Book Review: The Gun Digest Book of Guns For Personal Defense
The Gun Digest Book of Guns For Personal Defense. Edited by Kevin Michalowski. kp Books. 2004. PB. 160 pages. $14.99. Available at Borders and Amazon.
This is another in the "Gun Digest Book Of" series. Others have included the book of the Glock, the 1911, the Sig-Sauer and Combat Handgunnery, to name a few.
This book is divided into sections, entitled "Features", "Catalog" and "Reference". The "Features" section consists of articles entitled "Repetition Builds Skill" and "Laser Sights" by the editor, followed by "Dry Practice" by Dan Donarski.

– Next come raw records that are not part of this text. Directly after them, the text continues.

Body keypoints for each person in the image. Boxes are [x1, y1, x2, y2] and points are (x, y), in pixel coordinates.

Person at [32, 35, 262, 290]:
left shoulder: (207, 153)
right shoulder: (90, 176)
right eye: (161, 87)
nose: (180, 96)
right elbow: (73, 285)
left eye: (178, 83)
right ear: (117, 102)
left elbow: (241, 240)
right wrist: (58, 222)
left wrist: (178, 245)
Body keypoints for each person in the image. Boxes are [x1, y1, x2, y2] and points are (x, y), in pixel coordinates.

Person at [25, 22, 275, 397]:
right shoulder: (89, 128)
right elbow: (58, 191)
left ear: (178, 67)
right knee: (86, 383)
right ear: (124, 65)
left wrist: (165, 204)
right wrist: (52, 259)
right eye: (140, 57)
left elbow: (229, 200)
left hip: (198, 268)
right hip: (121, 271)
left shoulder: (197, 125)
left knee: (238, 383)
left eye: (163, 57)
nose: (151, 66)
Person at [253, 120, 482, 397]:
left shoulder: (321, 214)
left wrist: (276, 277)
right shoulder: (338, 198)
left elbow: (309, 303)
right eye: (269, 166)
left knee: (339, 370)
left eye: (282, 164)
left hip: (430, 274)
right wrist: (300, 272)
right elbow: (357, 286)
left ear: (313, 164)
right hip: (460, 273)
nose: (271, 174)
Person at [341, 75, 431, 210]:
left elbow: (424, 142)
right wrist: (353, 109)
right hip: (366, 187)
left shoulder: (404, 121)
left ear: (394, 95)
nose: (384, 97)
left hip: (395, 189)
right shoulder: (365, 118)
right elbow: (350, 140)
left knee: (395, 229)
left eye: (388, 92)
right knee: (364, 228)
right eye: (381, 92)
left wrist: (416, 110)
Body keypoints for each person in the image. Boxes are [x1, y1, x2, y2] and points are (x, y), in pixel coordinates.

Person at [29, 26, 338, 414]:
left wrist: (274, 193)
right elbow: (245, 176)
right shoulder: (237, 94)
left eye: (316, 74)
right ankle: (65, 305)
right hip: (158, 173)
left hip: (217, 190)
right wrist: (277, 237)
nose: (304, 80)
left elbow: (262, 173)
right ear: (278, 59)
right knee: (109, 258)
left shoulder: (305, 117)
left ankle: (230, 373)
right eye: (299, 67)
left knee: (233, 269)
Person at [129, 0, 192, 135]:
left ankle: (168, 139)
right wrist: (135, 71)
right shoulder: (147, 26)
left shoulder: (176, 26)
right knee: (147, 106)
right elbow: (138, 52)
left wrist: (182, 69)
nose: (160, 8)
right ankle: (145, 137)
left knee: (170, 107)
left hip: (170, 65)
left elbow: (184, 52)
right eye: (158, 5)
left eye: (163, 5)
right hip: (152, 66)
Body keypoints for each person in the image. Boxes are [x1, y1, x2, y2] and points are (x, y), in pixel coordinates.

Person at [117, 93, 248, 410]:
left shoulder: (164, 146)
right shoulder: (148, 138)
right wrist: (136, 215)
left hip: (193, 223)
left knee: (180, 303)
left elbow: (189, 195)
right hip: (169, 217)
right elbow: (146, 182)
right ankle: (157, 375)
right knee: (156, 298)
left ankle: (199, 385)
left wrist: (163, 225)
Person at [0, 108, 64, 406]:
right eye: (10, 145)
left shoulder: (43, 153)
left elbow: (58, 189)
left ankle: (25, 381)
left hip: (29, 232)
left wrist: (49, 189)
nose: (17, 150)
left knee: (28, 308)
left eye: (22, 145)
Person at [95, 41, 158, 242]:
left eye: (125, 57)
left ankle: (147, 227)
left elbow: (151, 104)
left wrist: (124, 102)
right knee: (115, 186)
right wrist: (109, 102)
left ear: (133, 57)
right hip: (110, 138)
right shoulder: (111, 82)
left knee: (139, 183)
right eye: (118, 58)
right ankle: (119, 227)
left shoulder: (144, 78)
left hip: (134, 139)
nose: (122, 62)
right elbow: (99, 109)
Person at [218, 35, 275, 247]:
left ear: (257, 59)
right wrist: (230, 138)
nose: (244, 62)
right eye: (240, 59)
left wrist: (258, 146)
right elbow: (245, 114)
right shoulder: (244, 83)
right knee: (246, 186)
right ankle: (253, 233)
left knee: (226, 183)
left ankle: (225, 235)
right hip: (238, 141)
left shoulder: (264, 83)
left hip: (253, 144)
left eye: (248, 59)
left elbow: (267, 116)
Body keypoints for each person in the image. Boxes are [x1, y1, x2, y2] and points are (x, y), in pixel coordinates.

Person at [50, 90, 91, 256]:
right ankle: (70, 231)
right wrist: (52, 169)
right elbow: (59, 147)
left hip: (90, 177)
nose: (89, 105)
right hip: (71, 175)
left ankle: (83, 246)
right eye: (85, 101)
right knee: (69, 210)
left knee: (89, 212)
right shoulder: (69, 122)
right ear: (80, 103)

This author has an irritating habit of referring to ammunition as "bullets". I don't trust any gunwriter who can't get the terminology right. Also by Donarski is "Grip, Presentation & Stance" and "Complete Training". Rounding out this section is "Buying Used Firearms" by Patrick Sweeney, and "Bring Out The Big Guns" (shotguns) and "The Trend Toward Autoloaders", both by M.D. Johnson.
The "Catalog" section has Modern Gun Values (more on this later), current handguns (conspicuous ommissions include the S&W M1911, Glock 37, Ruger P345 and the Wilson 1911s) and current shotguns (which omits the Remington 870 and the Ithica 37. How can you ignore the 870 as a self-defense shotgun?), ending with Grips, Metallic Sights and Laser Sights.

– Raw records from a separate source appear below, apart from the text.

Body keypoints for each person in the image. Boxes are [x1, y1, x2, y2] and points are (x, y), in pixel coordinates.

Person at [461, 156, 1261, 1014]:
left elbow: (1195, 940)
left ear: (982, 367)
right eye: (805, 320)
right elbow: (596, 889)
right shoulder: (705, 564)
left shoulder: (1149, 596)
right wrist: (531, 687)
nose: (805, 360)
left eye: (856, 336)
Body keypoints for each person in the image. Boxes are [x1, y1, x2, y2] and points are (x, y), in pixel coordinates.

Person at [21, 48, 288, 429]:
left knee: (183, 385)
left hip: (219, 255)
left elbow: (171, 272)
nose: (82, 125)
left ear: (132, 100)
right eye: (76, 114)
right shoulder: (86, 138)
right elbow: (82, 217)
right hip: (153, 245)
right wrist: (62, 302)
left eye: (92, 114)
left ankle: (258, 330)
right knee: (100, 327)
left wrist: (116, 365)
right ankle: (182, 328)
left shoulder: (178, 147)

The "Reference" section contains a table of state firearms laws along with a state by state guide to right to carry reciprocity. These are stated to be current as of the date of publication of this book, and appear to be so. Lastly, there is the Gun Digest staple, the Product and Service Directory, arranged by category. The directory contains over 3000 entries, unfortunately, these are names only, no addresses. Out of curiosity, I ran a Google search on ten randomly chosen names, and came up dry on six, not enough, perhaps, to be able to positively state that the directory is only 40% accurate, but it's certainly not a promisiing result.

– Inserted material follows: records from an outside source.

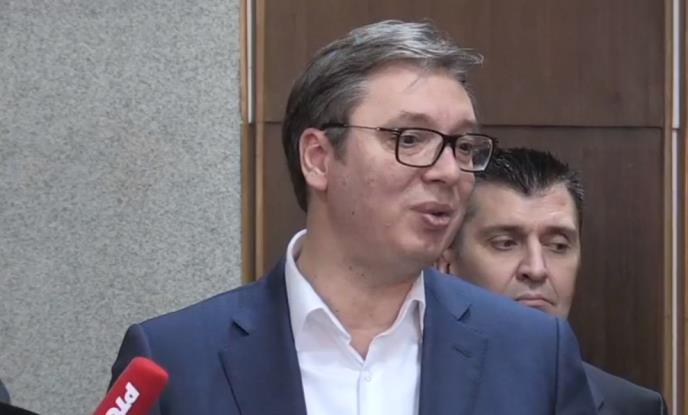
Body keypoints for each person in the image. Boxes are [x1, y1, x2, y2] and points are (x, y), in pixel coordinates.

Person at [109, 20, 596, 414]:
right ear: (319, 159)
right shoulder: (176, 359)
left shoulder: (534, 353)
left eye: (463, 146)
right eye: (411, 139)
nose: (450, 171)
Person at [437, 147, 668, 414]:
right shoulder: (409, 388)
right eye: (505, 243)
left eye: (558, 246)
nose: (536, 269)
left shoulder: (635, 408)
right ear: (446, 262)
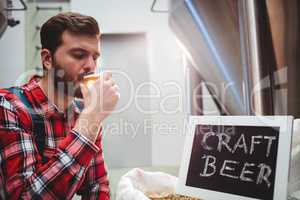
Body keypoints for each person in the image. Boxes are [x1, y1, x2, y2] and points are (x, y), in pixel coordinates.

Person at [0, 12, 119, 199]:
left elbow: (97, 187)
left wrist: (90, 117)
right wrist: (92, 117)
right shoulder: (9, 106)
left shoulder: (84, 113)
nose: (91, 66)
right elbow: (25, 196)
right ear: (48, 59)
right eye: (79, 55)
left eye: (95, 57)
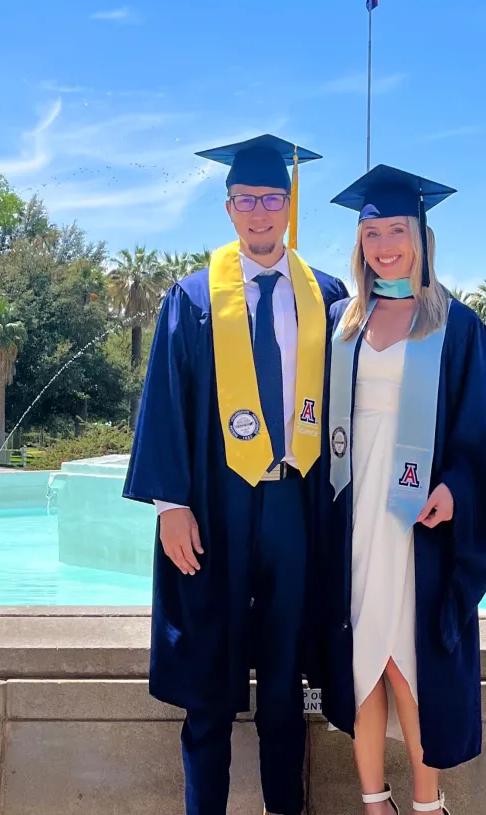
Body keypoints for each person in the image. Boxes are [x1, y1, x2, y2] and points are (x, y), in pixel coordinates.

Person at [123, 134, 349, 815]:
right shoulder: (192, 298)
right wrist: (171, 504)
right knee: (209, 680)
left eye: (271, 199)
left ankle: (285, 806)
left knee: (284, 676)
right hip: (216, 504)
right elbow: (165, 398)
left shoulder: (326, 295)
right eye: (246, 200)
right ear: (227, 208)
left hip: (295, 501)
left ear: (288, 205)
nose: (259, 212)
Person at [318, 165, 486, 815]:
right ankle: (375, 802)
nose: (384, 243)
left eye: (396, 229)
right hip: (354, 515)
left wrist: (454, 488)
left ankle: (428, 804)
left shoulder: (454, 324)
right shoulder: (342, 323)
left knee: (409, 665)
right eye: (372, 231)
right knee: (362, 664)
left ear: (421, 236)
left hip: (417, 523)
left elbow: (474, 434)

Forty (count 'em, 40) pages of this book are wasted space, a total waste of paper and ink. I refer to the aforementioned "Modern Gun Values", which describes, illustrates & values over 400 handguns, including such obscure guns as the Bergmann Model 1903, the Colt Model 1877 Lightning, the Liliput and the Lahti. About the only things missing are the Gyrojet, Semmerling, and Liberator. I can't imagine what the editor and publisher were thinking here. Why would the targeted buyer of this book care that the value of an Italian Galesi .25 ACP was $125.00 to $250.00? These pages could have been better used to cover any number of relevant topics, including holsters, gun and ammo comparison tests, shoot-no shoot scenarios, CCW legal issues, etc., all the things this book doesn't cover.
I can't recommend this book. There is nothing new here, nothing that would set this book apart from any of the other self-defense books on the market. Save your money and buy a box of ammunition instead. And no, I didn't buy it either. I borrowed it from my county library.